Is Perft Speed Important?

The perft routine in Maverick is almost fully debugged!  I believe this is an important milestone in any chess engine’s development.  It’s really the first time the code “plays” chess, in the sense it generates moves, make and un-makes the moves, and iterates up and down the search tree.

I also think the speed of the perft routine is significant and is a measure which can be used to compare engines.  Now some people will disagree with me but here is my logic:

Validation of Structure:  The structure of a chess program could be defined as how the board is represented and the way moves are generated and stored.  This impacts the overall speed of an engine.   A perft routine is a good measure of manipulating this chess board structure.  Clearly there are other factors, most notable the size and complexity of the evaluation function.  But I would even argue a fast perft implementation is a indicator of a chess structure which can support a good evaluation function.  If you think about it, any half decent evaluation function must iterate over the squares and find some proxy for mobility.   At a basic level this is what is happening in a perft routine.  So I would argue a fast perft speed is an indication of a solid foundation upon which a strong chess engine can be developed.

Difficult to “Fiddle”:  Some people talk about an engine being “fast” based on the self reported measure of “number of nodes processed per second’.  The problem with nodes per second as a measure of speed is the definition of a node.  There is no standard definition of a node.  Some engine authors definite it as a call to the “alpha-beta” routine, while other base it around the make / undo move routines, and then again others use the “generate-move” procedure.  There isn’t one standard.  And the measure can easily be fiddled.  This is not the case with perft.  There are only really two ways to count the number of nodes; one being the number of leaf nodes, and the other is the total nodes (internal and leaf).  It would seem the standard measure is the number of leaf nodes.

Having said it’s difficult to fiddle there are three distinct approaches to perft routines and each one impacts the speed:

Make & Unmake All Moves: Most chess engines generate pseudo legal moves.  These are moves which are generally legal but may expose their king to a discovered attack and so are not actually level.  The reason chess engines generate pseudo legal moves is to save the time checking to see if there is a discovered check (which is costly) and may not even be required is there is a “cut-off”.  So the test for the discovered check is often carried out as part of the “Make-Move” routine.  The simplest perft implementation simply iterates through the depths generating the moves, make and unmaking each move in turn and counting the number of nodes.  This is the slowest type of perft implementation.  I regard this type of perft as a measure of the efficiency of the make and unmake routines, since this is the task which is carried out the most.

Counting Legal Moves at The Leaf: In contrast to the first method, another approach is to generate only truly legal moves.  In this approach a lot of time can be saved at the leaf nodes by simply returning the number of moves generated (without having to make and unmake each one).  The cost is a slightly more complex move generator which must detect potential discovered check.  In general this approach will be quite a bit faster than the first approach.  I regards this approach as a measure of the efficiency of the move generation routines.

Hashed Moves: In a perft search many transpositions occur.  This means the whole search can be significantly sped up by hashing the results and storing them in a hash table.  If the position reoccurs in the tree, the number of nodes in the sub-tree can be retrieved from the hash table and there is no need to search the sub tree.  I have not implemented this in Maverick.

Parallel Search: This is not something I have implemented in Maverick but the speed of the perft routine could be improved by implementing a parallel multiprocessor search.

Initial Perft Speed Results:

Based on the above logic I was eager to see how fast the new bitboard structure is compared to Monarch, which used a letter-box data structure.
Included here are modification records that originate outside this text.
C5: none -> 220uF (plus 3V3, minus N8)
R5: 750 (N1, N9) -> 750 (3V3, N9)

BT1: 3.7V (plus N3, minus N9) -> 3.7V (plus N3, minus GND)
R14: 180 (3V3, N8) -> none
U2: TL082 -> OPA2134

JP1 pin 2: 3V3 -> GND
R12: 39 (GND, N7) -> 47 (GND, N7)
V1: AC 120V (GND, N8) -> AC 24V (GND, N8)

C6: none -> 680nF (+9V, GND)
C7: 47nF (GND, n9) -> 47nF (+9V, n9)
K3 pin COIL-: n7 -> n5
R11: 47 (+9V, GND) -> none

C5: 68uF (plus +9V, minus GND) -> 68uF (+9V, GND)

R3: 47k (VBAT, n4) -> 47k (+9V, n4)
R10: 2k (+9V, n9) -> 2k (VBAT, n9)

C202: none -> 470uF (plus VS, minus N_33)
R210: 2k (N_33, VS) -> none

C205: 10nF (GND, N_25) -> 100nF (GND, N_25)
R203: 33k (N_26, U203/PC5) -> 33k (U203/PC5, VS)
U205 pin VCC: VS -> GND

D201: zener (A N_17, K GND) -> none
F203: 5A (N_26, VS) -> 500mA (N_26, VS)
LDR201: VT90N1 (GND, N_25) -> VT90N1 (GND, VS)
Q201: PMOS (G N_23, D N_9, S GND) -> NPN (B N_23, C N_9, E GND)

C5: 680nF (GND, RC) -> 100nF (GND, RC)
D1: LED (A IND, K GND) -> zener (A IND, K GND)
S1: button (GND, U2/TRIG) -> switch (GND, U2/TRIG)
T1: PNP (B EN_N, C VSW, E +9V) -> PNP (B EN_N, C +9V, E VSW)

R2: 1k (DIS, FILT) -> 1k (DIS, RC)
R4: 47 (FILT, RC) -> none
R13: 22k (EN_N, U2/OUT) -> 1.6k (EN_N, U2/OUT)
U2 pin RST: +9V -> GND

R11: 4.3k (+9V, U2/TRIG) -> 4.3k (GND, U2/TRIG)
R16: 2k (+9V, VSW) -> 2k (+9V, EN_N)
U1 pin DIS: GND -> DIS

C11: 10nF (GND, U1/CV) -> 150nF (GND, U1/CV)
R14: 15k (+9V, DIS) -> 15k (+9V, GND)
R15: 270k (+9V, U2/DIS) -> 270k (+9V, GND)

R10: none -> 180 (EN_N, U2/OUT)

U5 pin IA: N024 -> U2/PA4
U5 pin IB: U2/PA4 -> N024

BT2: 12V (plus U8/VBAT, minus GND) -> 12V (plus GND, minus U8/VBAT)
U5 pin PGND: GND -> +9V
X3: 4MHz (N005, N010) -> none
Monarch isn’t by any measure a fast searcher, so I was hoping for a speed improvement.  The position I used is from:

perft chess

FEN: r3k2r/p1ppqpb1/bn2pnp1/3PN3/1p2P3/2N2Q1p/PPPBBPPP/R3K2R w KQkq –

The number of leaf nodes to a depth of 5 ply deep is 193,690,690.  Monarch’s perft routine is of the “make / unmake all moves” type.  It managed to crank out the six five ply perft for the above position in 71.5 seconds on my Core i7 2670QM running a 2.2 GHz.  To my surprise Maverick blew this away with a time of only 16.3 second.  This is 4.3 times speed up – woohoo!!  Maverick’s legal move generator approach completed perft 5 in exactly 5.0 seconds.

Both engines were compiled using Microsoft Visual Studio Express 2012 in 32 bit mode.  I imagine there will be a reasonable speedup when I move to 64 bit and add the SSE bit-twiddling routines.  This is a much bigger speed-up than I anticipated and illustrates the superiority of the magic bitboard approach.

What type of perft routine does your engine employ and how fast is it?